### Recorded data
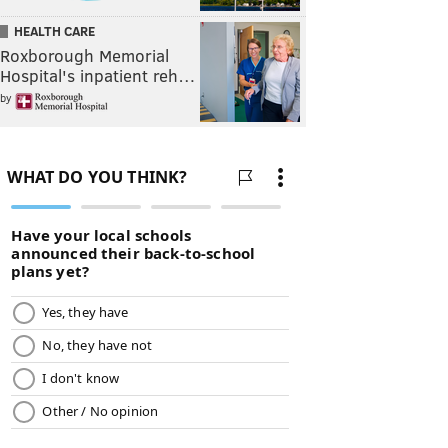
HEALTH CARE
Roxborough Memorial
Hospital's inpatient reh…
by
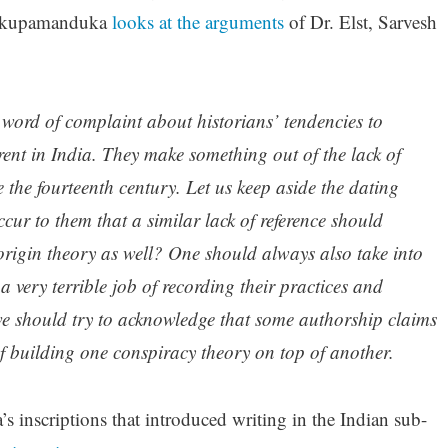
 kupamanduka
looks at the arguments
of Dr. Elst, Sarvesh
a word of complaint about historians’ tendencies to
rrent in India. They make something out of the lack of
 the fourteenth century. Let us keep aside the dating
occur to them that a similar lack of reference should
origin theory as well? One should always also take into
 very terrible job of recording their practices and
 we should try to acknowledge that some authorship claims
 of building one conspiracy theory on top of another.
s inscriptions that introduced writing in the Indian sub-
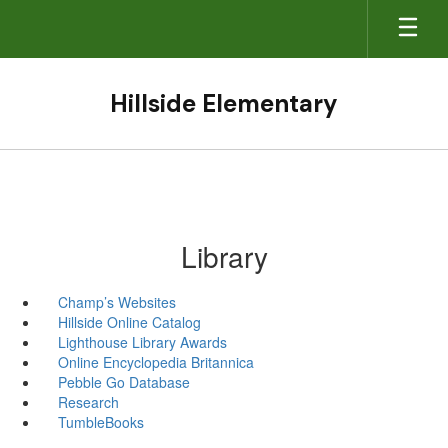
Skip
to
main
content
Hillside Elementary
Library
Champ’s Websites
Hillside Online Catalog
Lighthouse Library Awards
Online Encyclopedia Britannica
Pebble Go Database
Research
TumbleBooks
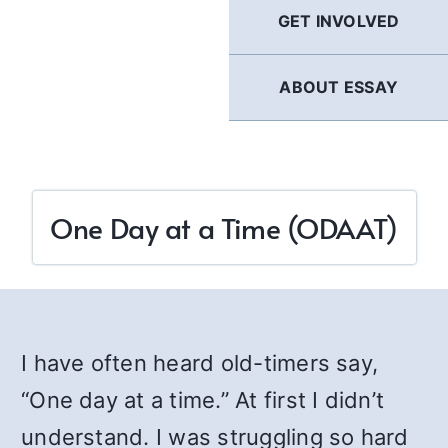
GET INVOLVED
ABOUT ESSAY
One Day at a Time (ODAAT)
I have often heard old-timers say,
“One day at a time.” At first I didn’t
understand. I was struggling so hard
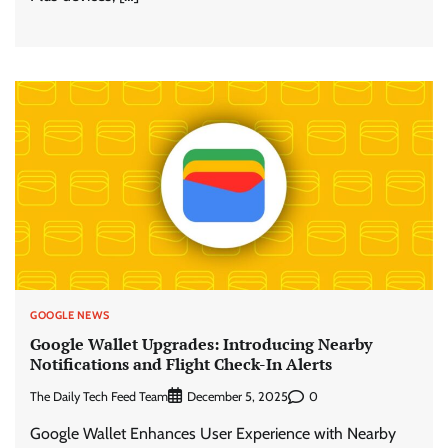
GOOGLE NEWS
Google Wallet Upgrades: Introducing Nearby
Notifications and Flight Check-In Alerts
The Daily Tech Feed Team
0
December 5, 2025
Google Wallet Enhances User Experience with Nearby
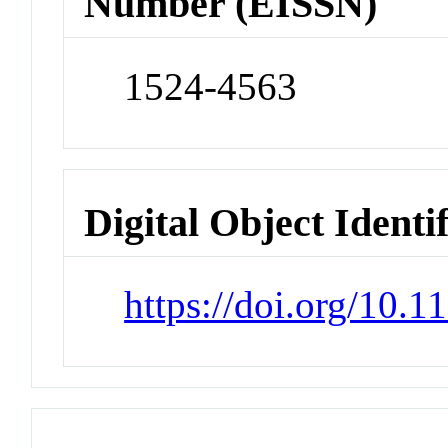
Number (EISSN)
1524-4563
Digital Object Identi
https://doi.org/10.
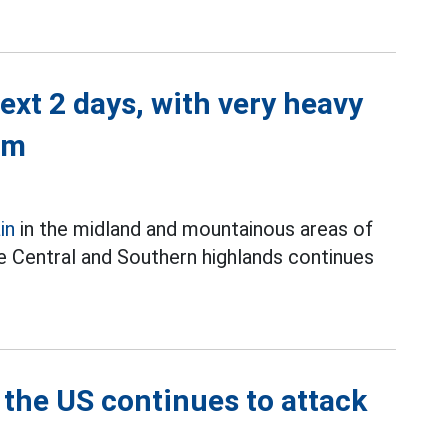
next 2 days, with very heavy
mm
in
in the midland and mountainous areas of
the Central and Southern highlands continues
 the US continues to attack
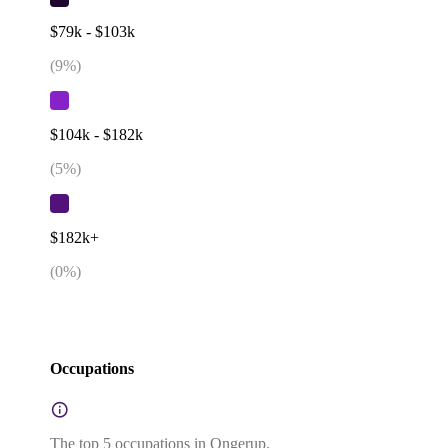
$79k - $103k
(
9
%)
$104k - $182k
(
5
%)
$182k+
(
0
%)
Occupations
The top 5 occupations in Ongerup.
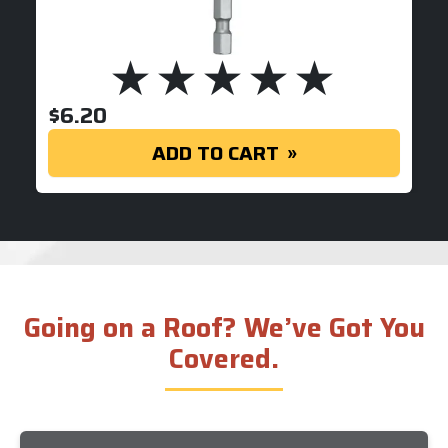
$
6.20
ADD TO CART
Going on a Roof? We’ve Got You
Covered.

### Requirement
Output only the number of lines above holding "Nearby".

### Response
2